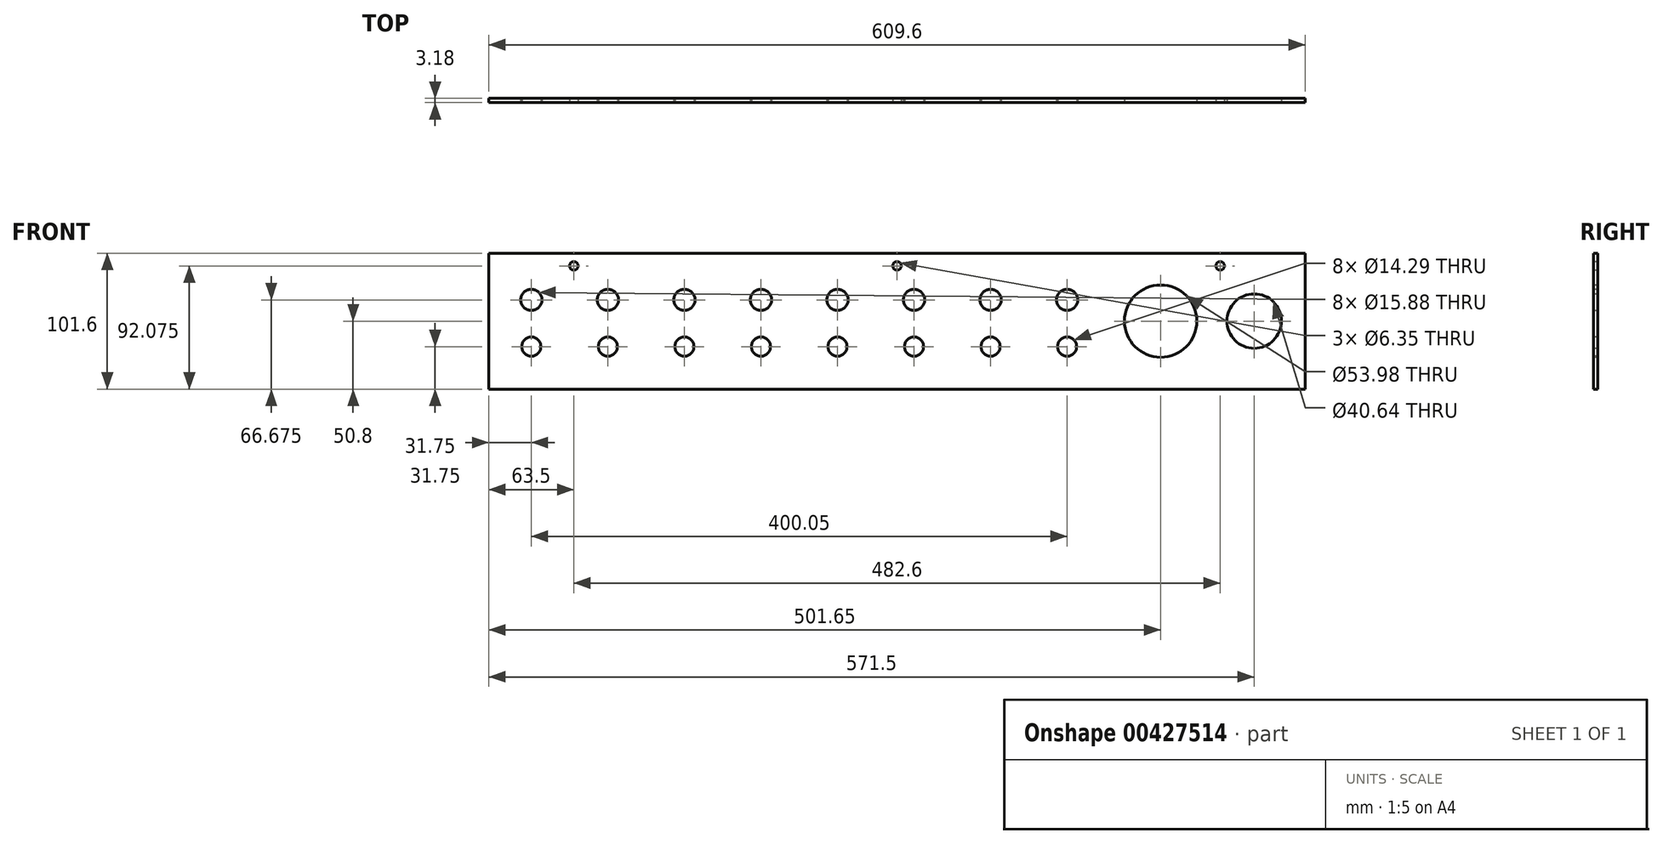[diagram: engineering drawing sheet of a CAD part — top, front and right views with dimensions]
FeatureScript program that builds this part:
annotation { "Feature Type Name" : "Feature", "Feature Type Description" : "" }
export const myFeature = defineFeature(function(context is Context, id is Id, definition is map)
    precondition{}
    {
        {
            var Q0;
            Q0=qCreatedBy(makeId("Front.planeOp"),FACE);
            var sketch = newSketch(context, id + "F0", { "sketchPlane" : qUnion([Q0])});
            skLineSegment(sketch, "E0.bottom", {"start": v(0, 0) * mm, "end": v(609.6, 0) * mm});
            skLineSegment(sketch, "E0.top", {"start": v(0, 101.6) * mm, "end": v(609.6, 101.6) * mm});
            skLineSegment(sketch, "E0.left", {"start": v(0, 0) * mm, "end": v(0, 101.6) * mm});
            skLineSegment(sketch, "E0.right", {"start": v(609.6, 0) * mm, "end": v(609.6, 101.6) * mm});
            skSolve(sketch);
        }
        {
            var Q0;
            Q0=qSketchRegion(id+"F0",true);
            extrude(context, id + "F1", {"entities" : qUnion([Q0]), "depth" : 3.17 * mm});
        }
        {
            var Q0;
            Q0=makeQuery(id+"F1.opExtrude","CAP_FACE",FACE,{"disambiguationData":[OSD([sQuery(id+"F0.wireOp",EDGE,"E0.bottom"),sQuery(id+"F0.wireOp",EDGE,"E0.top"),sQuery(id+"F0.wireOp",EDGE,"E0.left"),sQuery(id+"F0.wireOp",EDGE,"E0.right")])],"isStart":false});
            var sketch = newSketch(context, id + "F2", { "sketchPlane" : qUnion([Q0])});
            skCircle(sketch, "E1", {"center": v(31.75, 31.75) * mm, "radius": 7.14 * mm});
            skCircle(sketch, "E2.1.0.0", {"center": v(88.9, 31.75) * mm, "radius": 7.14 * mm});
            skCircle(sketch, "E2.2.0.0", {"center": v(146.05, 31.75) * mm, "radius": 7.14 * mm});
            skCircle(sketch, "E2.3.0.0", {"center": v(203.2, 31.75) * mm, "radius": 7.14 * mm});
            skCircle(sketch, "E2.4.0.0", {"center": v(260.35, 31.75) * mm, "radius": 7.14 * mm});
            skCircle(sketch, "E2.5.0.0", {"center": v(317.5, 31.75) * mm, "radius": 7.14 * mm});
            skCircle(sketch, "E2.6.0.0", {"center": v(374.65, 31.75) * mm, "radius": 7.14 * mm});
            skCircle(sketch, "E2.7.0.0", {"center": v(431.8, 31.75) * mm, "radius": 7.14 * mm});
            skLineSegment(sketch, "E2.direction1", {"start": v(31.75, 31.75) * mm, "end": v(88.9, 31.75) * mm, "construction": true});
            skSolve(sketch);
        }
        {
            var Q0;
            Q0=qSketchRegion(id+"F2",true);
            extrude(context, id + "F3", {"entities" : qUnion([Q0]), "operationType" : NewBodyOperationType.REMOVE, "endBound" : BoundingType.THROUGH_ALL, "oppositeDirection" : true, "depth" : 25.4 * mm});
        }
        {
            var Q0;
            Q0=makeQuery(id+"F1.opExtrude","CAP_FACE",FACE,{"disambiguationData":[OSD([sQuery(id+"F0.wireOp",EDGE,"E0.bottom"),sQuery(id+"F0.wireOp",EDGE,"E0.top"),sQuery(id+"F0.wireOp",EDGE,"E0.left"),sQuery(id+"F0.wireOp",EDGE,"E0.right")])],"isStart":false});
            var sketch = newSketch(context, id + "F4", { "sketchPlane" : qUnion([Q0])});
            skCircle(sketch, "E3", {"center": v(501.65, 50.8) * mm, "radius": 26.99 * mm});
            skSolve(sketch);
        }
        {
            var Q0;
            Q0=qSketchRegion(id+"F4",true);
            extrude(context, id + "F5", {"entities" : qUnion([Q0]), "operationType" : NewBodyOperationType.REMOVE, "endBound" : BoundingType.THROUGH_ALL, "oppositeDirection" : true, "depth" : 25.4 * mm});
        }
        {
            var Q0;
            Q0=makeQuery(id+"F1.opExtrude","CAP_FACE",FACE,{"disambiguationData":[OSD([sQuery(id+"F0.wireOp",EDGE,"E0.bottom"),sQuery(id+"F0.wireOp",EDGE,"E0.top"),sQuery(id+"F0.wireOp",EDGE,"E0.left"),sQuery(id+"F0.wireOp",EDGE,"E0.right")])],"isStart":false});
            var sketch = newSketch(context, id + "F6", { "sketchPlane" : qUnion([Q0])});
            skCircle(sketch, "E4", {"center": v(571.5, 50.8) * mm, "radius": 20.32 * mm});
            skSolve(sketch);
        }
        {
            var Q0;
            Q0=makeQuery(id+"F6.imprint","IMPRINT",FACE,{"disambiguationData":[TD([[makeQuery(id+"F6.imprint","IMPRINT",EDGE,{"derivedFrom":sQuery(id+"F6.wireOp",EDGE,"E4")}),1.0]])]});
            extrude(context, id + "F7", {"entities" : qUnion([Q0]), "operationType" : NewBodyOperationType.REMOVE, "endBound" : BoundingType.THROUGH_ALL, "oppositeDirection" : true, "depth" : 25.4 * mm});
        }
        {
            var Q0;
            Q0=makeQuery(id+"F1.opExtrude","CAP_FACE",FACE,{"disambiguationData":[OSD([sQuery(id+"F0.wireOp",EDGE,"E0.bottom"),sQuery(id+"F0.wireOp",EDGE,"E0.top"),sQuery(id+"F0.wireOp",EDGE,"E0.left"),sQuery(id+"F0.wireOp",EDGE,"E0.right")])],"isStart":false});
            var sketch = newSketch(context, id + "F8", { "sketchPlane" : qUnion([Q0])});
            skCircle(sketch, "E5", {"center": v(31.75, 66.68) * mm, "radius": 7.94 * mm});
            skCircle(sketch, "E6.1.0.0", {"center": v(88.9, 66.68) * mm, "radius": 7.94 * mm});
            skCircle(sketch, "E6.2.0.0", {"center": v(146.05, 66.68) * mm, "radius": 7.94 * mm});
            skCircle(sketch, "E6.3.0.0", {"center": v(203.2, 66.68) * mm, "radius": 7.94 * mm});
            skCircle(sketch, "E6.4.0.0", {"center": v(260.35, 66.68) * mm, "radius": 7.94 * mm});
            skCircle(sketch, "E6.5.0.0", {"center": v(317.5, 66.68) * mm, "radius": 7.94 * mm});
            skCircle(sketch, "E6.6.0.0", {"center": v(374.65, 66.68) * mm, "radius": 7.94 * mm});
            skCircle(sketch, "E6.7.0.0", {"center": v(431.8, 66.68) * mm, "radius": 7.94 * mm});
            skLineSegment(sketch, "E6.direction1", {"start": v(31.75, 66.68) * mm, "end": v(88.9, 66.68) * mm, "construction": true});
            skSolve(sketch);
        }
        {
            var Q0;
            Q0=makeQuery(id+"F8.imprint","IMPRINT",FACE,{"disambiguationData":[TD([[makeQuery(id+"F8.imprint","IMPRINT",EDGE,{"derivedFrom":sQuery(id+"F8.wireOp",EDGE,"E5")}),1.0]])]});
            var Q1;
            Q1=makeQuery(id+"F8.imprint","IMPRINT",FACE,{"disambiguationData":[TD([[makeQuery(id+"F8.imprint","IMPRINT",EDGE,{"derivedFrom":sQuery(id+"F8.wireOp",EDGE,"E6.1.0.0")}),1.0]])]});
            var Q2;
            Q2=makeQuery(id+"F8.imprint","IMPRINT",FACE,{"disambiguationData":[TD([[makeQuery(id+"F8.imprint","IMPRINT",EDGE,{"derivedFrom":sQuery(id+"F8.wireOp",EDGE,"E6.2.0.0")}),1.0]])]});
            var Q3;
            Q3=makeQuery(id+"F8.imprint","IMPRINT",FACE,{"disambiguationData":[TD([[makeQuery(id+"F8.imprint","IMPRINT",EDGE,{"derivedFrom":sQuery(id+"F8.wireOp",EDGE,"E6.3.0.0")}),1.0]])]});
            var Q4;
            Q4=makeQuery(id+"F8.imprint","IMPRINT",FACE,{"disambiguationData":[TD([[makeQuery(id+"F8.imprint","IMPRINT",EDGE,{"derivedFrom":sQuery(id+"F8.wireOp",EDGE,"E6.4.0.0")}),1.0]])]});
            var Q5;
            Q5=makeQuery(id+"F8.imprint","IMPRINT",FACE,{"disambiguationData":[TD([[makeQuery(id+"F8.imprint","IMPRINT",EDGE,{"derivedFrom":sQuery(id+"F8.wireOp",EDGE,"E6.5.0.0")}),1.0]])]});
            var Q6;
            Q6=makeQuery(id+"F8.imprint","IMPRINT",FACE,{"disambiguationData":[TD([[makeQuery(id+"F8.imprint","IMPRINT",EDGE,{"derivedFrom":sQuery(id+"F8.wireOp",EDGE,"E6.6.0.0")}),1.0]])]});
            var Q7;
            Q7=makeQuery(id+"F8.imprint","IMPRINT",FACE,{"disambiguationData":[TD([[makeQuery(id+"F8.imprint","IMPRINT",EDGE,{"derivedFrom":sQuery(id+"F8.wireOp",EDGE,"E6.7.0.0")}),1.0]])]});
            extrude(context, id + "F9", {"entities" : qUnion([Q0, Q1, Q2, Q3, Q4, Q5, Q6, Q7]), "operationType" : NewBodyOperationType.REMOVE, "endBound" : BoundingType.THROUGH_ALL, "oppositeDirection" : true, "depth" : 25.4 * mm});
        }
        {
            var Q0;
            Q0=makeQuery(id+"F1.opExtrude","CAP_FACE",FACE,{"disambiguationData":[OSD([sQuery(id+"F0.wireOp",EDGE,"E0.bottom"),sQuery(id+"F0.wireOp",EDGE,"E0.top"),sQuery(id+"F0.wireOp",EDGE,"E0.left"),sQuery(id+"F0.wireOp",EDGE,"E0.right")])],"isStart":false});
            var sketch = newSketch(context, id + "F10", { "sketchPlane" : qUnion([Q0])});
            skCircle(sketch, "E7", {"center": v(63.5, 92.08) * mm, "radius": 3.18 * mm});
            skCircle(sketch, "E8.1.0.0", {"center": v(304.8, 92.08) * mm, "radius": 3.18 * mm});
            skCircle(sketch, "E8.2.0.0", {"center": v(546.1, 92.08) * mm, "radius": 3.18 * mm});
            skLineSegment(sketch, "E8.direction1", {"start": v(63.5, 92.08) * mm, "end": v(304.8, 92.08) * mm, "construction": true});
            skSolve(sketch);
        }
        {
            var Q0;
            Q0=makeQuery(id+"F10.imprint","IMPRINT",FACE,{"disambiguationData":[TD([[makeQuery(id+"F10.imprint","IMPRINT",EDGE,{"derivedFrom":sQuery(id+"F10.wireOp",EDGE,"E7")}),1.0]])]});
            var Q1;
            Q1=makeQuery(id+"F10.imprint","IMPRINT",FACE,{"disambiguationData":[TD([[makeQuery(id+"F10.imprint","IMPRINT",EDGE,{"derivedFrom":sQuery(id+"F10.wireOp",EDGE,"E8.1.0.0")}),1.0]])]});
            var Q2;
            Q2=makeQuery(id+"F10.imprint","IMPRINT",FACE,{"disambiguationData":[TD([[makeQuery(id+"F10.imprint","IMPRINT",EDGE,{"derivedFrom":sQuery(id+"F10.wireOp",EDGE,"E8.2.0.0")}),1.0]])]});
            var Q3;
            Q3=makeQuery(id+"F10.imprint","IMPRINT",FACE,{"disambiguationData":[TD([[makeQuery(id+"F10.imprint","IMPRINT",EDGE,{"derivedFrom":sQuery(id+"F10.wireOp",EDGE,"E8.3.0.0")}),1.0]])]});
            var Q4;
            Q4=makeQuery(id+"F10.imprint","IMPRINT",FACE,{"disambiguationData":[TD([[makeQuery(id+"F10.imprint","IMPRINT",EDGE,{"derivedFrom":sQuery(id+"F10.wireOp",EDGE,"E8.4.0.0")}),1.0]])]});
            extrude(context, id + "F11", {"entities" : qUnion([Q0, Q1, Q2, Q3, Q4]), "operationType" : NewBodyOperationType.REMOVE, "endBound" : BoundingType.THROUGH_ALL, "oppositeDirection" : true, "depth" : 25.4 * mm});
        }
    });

■ ■ ■

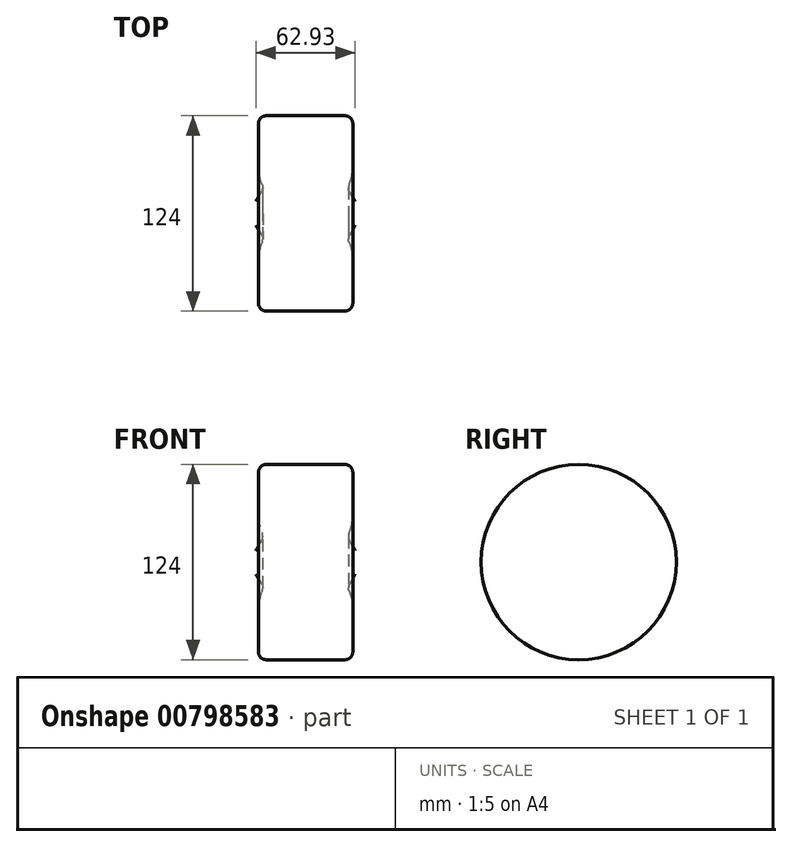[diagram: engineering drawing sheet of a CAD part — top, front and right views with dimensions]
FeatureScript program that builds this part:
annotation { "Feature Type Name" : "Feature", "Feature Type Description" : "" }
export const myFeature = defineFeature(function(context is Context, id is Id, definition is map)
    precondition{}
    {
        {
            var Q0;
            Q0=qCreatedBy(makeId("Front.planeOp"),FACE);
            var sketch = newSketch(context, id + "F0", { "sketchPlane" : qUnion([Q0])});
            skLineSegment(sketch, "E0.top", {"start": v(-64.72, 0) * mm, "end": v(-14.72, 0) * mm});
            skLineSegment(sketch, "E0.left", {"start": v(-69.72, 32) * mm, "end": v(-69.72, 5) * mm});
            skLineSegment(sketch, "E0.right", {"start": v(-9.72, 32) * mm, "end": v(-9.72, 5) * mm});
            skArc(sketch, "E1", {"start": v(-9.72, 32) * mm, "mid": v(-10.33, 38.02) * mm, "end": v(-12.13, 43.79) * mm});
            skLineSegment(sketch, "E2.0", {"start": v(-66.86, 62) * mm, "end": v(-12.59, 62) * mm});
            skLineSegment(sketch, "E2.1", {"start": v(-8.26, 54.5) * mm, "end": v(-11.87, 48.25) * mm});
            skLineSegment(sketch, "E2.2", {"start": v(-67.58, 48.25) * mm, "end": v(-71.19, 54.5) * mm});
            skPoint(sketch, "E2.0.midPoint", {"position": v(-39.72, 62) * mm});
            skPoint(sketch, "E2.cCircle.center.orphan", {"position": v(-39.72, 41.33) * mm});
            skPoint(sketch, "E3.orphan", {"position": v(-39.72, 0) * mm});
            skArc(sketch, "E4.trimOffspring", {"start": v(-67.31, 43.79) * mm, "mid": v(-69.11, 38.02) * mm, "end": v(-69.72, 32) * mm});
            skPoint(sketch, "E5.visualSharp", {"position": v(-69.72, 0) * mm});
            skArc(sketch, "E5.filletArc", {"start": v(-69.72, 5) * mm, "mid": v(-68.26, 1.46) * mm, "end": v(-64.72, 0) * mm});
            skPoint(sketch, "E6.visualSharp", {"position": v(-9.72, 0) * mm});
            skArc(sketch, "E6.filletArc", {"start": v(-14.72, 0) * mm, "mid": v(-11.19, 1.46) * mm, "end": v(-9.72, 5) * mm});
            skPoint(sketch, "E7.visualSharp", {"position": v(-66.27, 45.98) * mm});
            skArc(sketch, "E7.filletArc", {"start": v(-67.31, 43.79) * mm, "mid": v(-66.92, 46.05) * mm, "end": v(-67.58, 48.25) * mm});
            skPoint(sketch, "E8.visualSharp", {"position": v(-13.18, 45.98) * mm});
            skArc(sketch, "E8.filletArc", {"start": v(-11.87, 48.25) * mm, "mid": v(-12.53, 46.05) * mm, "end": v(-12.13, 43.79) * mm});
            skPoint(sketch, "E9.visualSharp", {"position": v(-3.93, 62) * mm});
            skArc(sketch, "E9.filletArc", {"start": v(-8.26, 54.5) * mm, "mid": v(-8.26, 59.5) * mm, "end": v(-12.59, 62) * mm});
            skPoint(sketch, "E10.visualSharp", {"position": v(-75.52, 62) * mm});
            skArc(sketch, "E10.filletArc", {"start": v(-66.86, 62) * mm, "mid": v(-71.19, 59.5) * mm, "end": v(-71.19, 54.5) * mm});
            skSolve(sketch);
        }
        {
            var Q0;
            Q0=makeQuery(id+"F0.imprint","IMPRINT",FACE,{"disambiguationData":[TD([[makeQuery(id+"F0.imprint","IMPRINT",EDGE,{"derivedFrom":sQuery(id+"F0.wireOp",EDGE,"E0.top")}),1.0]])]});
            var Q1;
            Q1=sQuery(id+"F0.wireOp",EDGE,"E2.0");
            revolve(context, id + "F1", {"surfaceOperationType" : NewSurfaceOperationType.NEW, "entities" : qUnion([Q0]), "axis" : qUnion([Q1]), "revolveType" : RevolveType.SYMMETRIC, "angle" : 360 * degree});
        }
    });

■ ■ ■

Identify each line in the items that contains the string "visualSharp", and copy those lines.

• _THE ANSWER_
            skPoint(sketch, "E5.visualSharp", {"position": v(-69.72, 0) * mm});
            skPoint(sketch, "E6.visualSharp", {"position": v(-9.72, 0) * mm});
            skPoint(sketch, "E7.visualSharp", {"position": v(-66.27, 45.98) * mm});
            skPoint(sketch, "E8.visualSharp", {"position": v(-13.18, 45.98) * mm});
            skPoint(sketch, "E9.visualSharp", {"position": v(-3.93, 62) * mm});
            skPoint(sketch, "E10.visualSharp", {"position": v(-75.52, 62) * mm});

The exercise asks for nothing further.